I stopped in a Smart & Final, a local ... well not exactly a big box or club store ... more like a restaurant supply store that opened their doors to retail.
When I bake a lot of bread I buy a 25# bag of high gluten flour. Over the last 5 years 've been getting them for between $4.75 and $5.25
I noticed yesterday that they are $6.99, wow. That's a big jump in just a couple years. Call it 5 -> 7, a 40% jump?
FWIW, 25# of corn meal was $10. I believe that corn meal has a little less nutrition pound-for-pound relative to wheat flour.

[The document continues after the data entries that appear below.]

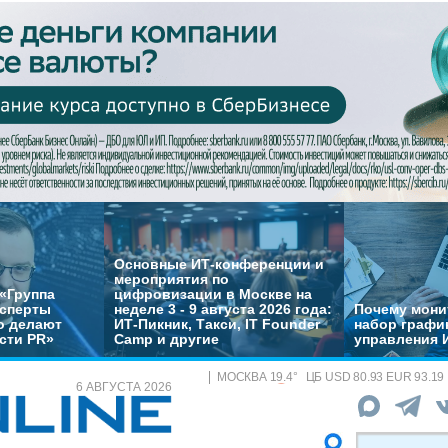
Основные ИТ-конференции и
мероприятия по
«Группа
цифровизации в Москве на
ксперты
неделе 3 - 9 августа 2026 года:
Почему монит
о делают
ИТ-Пикник, Такси, IT Founder
набор график
сти PR»
Camp и другие
управления 
МОСКВА
19.4
°
ЦБ
USD 80.93 EUR 93.19
6 АВГУСТА 2026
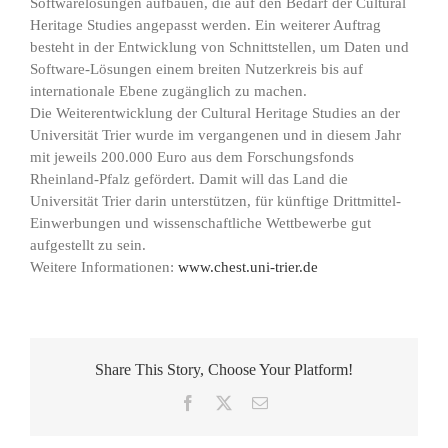
Softwarelösungen aufbauen, die auf den Bedarf der Cultural
Heritage Studies angepasst werden. Ein weiterer Auftrag
besteht in der Entwicklung von Schnittstellen, um Daten und
Software-Lösungen einem breiten Nutzerkreis bis auf
internationale Ebene zugänglich zu machen.
Die Weiterentwicklung der Cultural Heritage Studies an der
Universität Trier wurde im vergangenen und in diesem Jahr
mit jeweils 200.000 Euro aus dem Forschungsfonds
Rheinland-Pfalz gefördert. Damit will das Land die
Universität Trier darin unterstützen, für künftige Drittmittel-
Einwerbungen und wissenschaftliche Wettbewerbe gut
aufgestellt zu sein.
Weitere Informationen:
www.chest.uni-trier.de
Share This Story, Choose Your Platform!
Facebook
X
E-
Mail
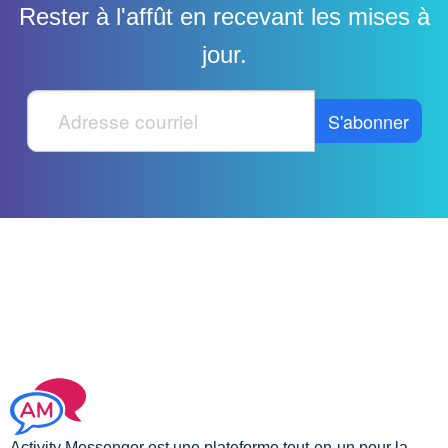
Rester à l'affût en recevant les mises à
jour.
Activity Messenger est une plateforme tout-en-un pour la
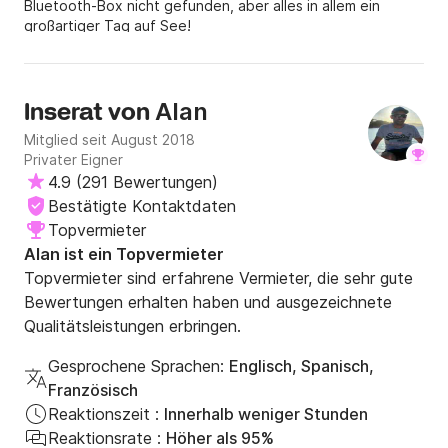
Bluetooth-Box nicht gefunden, aber alles in allem ein
großartiger Tag auf See!
Alan
Inserat von
Mitglied seit August 2018
Privater Eigner
4.9
(
291 Bewertungen
)
Bestätigte Kontaktdaten
Topvermieter
Alan ist ein Topvermieter
Topvermieter sind erfahrene Vermieter, die sehr gute
Bewertungen erhalten haben und ausgezeichnete
Qualitätsleistungen erbringen.
Gesprochene Sprachen:
Englisch, Spanisch,
Französisch
Reaktionszeit :
Innerhalb weniger Stunden
Reaktionsrate :
Höher als 95%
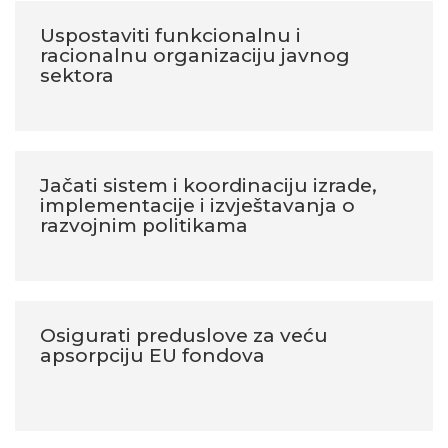
Uspostaviti funkcionalnu i
racionalnu organizaciju javnog
sektora
Jačati sistem i koordinaciju izrade,
implementacije i izvještavanja o
razvojnim politikama
Osigurati preduslove za veću
apsorpciju EU fondova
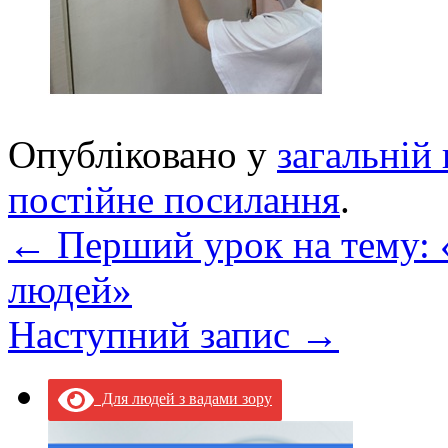
Опубліковано у
загальній 
постійне посилання
.
←
Перший урок на тему: «
людей»
Наступний запис
→
Для людей з вадами зору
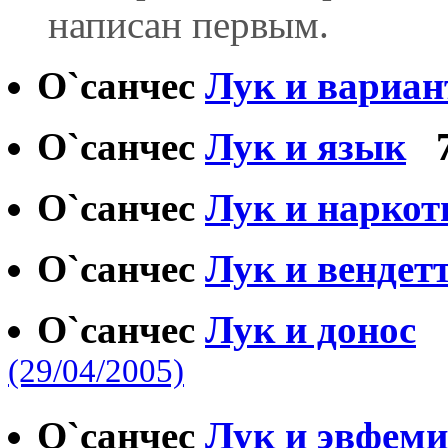
написан первым.
О`санчес
Лук и вариа
О`санчес
Лук и язык
О`санчес
Лук и наркот
О`санчес
Лук и вендет
О`санчес
Лук и донос
(29/04/2005)
О`санчес
Лук и эвфем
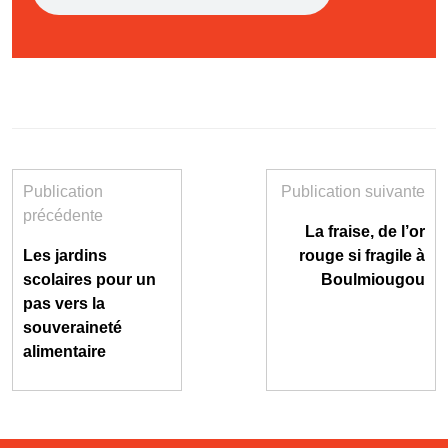
Publication
Publication suivante
précédente
La fraise, de l’or
Les jardins
rouge si fragile à
scolaires pour un
Boulmiougou
pas vers la
souveraineté
alimentaire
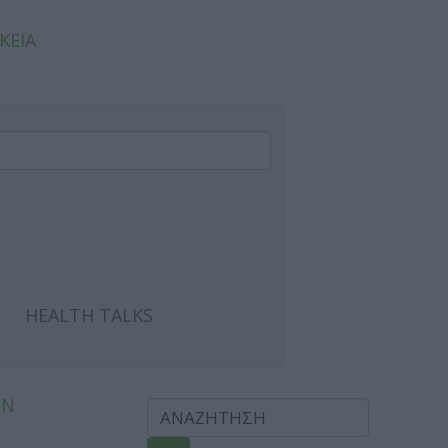
ΚΕΙΑ
HEALTH TALKS
ΩΝ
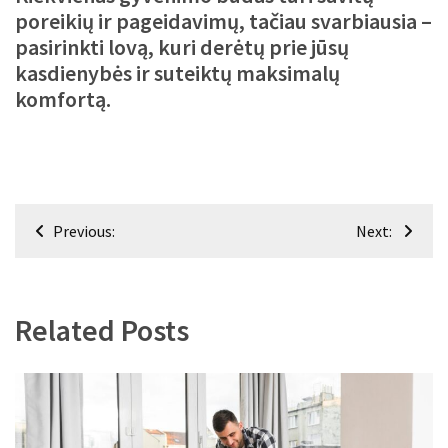
poreikių ir pageidavimų, tačiau svarbiausia –
pasirinkti lovą, kuri derėtų prie jūsų
kasdienybės ir suteiktų maksimalų
komfortą.
Navigacija
Previous:
Next:
tarp
įrašų
Related Posts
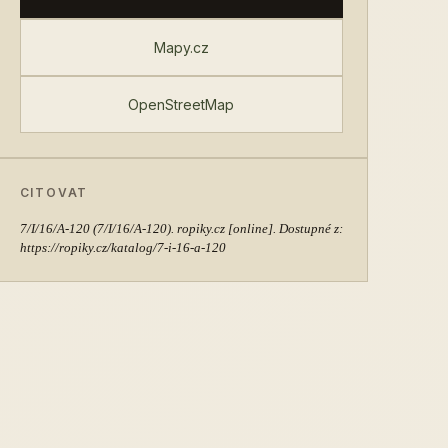
Mapy.cz
OpenStreetMap
CITOVAT
7/I/16/A-120
(7/I/16/A-120). ropiky.cz [online]. Dostupné z:
https://ropiky.cz/katalog/7-i-16-a-120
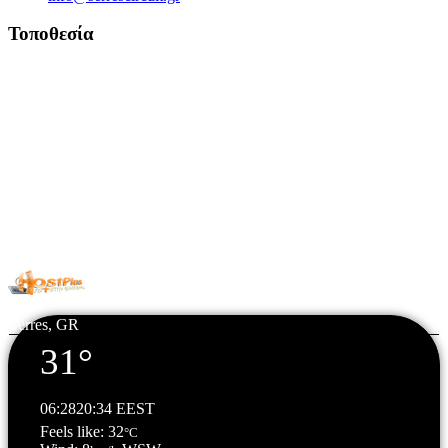
Τοποθεσία
© Copyright 2026 All Rights Reserved. | Φιλοξενία & Κατασκευή
HostPlus LTD
Serres, GR
31°
06:28
20:34 EEST
Feels like: 32
°C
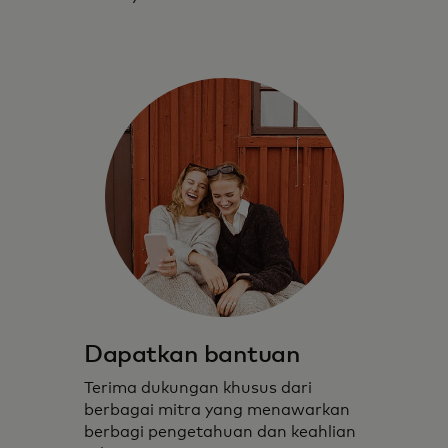
Dapatkan bantuan
Terima dukungan khusus dari
berbagai mitra yang menawarkan
berbagi pengetahuan dan keahlian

It's an interesting turn of events.
Excellent stuff for economics instruction, no doubt.
Posted by: odograph | July 16, 2007 at 10:58 AM
Forgive me in advance if you have already written about this, but this piece in Foreign Affairs touches many of the same issues:
How Biofuels Could Starve The Poor, http://www.foreignaffairs.org/20070501faessay86305/c-ford-runge-benjamin-senauer/how-biofuels-could-starve-the-poor.html
"The prices of oilseeds, including soybeans, rapeseeds, and sunflower seeds, are projected to rise by 26 percent by 2010 and 76 percent by 2020, and wheat prices by 11 percent by 2010 and 30 percent by 2020. In the poorest parts of sub-Saharan Africa, Asia, and Latin America, where cassava is a staple, its price is expected to increase by 33 percent by 2010 and 135 percent by 2020. The projected price increases may be mitigated if crop yields increase substantially or ethanol production based on other raw materials (such as trees and grasses) becomes commercially viable. But unless biofuel policies change significantly, neither development is likely."